Au 3 septembre, le stockage souterrain de gaz de l'Union européenne était rempli à environ 65,85 %, soit environ 744 térawattheures de gaz. L'Allemagne, première économie d'Europe, n'en était qu'à environ 53,7 %, tandis que les Pays-Bas étaient sous la barre des 50 %. En revanche, l'Italie dépassait les 83 %, la France se situait autour de 72 % et la Pologne au-dessus de 94 %.

Ce chiffre global est nettement inférieur aux niveaux de stockage confortables auxquels l'Europe s'était habituée après la crise énergétique de 2022. Des rapports publiés cette semaine décrivent les réserves de début septembre comme étant à leur plus bas niveau pour cette période de l'année depuis environ quinze ans.

Cela ne signifie pas que l'Europe est sur le point de manquer de gaz.
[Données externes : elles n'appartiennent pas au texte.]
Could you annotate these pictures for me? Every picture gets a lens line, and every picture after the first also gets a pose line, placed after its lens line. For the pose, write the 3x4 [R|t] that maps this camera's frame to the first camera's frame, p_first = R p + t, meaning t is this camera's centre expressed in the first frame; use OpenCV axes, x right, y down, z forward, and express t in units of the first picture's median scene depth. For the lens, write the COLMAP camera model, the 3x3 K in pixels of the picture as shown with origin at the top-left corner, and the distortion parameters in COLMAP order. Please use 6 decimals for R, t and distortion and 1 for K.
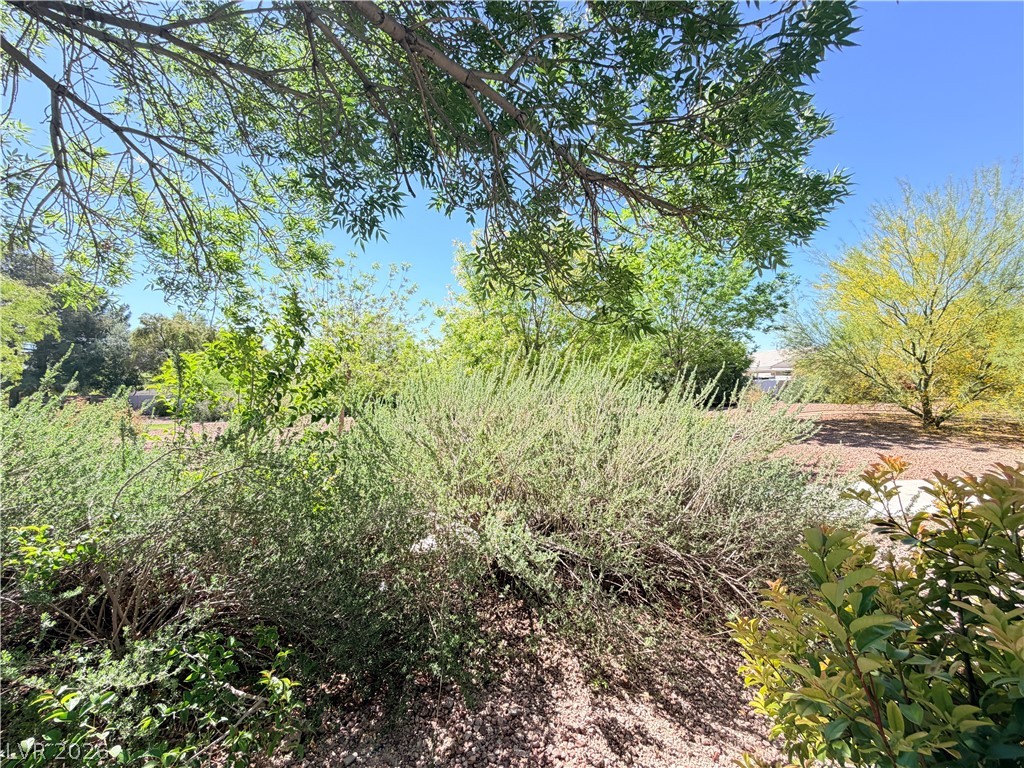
lens RADIAL K [[409.2, 0, 507.1], [0, 409.2, 384.7], [0, 0, 1]] dist [0.001173, 0.000163]
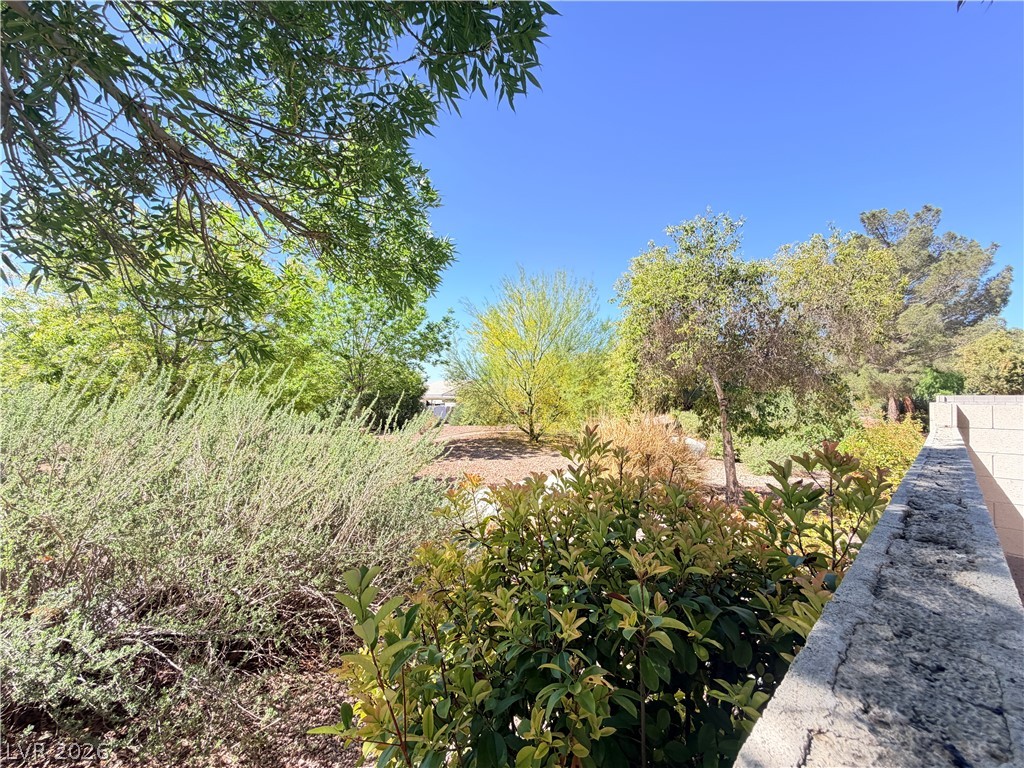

La Commission européenne a déclaré qu'il n'y avait pas d'urgence immédiate en matière d'approvisionnement, et le continent est aujourd'hui bien mieux équipé qu'il y a quatre ans. Les terminaux d'importation de GNL se sont multipliés, les interconnexions transfrontalières se sont améliorées, la production d'énergies renouvelables a augmenté et la consommation européenne de gaz a chuté de manière significative entre 2021 et 2025.

La nature de la vulnérabilité a changé.

Avant 2022, l'Europe achetait à la Russie un gaz de pipeline bon marché et prévisible. Puis, l'Europe, songeant à se diversifier pour des raisons politiques, a remplacé une grande partie de ces volumes par du gaz naturel liquéfié arrivant par méthanier des États-Unis, du Qatar et d'autres fournisseurs.

Le résultat est une plus grande diversité — mais une vulnérabilité accrue due à l'exposition au marché mondial.

Les cargaisons de GNL sont mobiles. Elles peuvent naviguer vers le marché qui paie le prix le plus élevé. L'Europe est donc en concurrence directe avec la Chine, le Japon, la Corée du Sud et, de plus en plus, avec l'Inde et l'Asie du Sud-Est. Une perturbation à des milliers de kilomètres peut soudainement influencer les coûts énergétiques des ménages et des industries en Europe.

C'est précisément le problème en 2026.

Le conflit autour de l'Iran et du détroit d'Ormuz a affecté les flux de GNL en provenance du Golfe et a fait grimper brusquement les prix de gros du gaz. Les prix élevés de l'été ont eu un second effet : les négociants ont été moins incités financièrement à acheter du gaz cher maintenant pour le stocker en vue de l'hiver. Par conséquent, les inventaires européens se sont reconstitués beaucoup plus lentement que ne le souhaiteraient normalement les gouvernements.

Le véritable danger est donc financier avant d'être physique.

Si l'hiver est doux, l'Europe pourra traverser la saison sans difficulté majeure. Si les températures chutent brusquement alors que la disponibilité du GNL reste limitée, les stocks pourraient s'épuiser rapidement. La réponse serait une hausse des prix, une destruction de la demande et une pression renouvelée sur les industries énergivores telles que la chimie, le verre, les engrais, l'acier et l'aluminium.

L'Allemagne mérite une attention particulière. Son niveau de stockage reste bien inférieur à celui de pays comme l'Italie ou la Pologne, alors qu'elle est l'un des plus grands consommateurs industriels de gaz en Europe. Le marché intégré de l'UE signifie que les inventaires nationaux ne peuvent être considérés isolément, mais l'inégalité des stocks crée des tensions politiques lorsque l'approvisionnement se tend.

L'Europe a incontestablement réduit une « dépendance » stratégique. Le gaz de pipeline russe n'occupe plus la position qu'il avait autrefois. Et la Russie s'en moque, car elle vend désormais davantage à l'Asie.

L'indépendance énergétique n'en a pas découlé automatiquement.

Au lieu de cela, l'Europe a échangé un approvisionnement concentré par pipeline bon marché contre un système plus diversifié et soumis aux prix mondiaux, dépendant des routes maritimes, des terminaux de GNL et de la stabilité géopolitique, de l'Atlantique au golfe Persique.

Les leçons sont donc inconfortables : la diversification rend l'Europe plus vulnérable, et non mieux positionnée sur le marché mondial du gaz. La prochaine crise énergétique ne commencera peut-être pas par une vanne de gazoduc russe. Elle pourrait débuter dans le détroit d'Ormuz, dans un terminal GNL asiatique — ou simplement par un hiver européen exceptionnellement froid.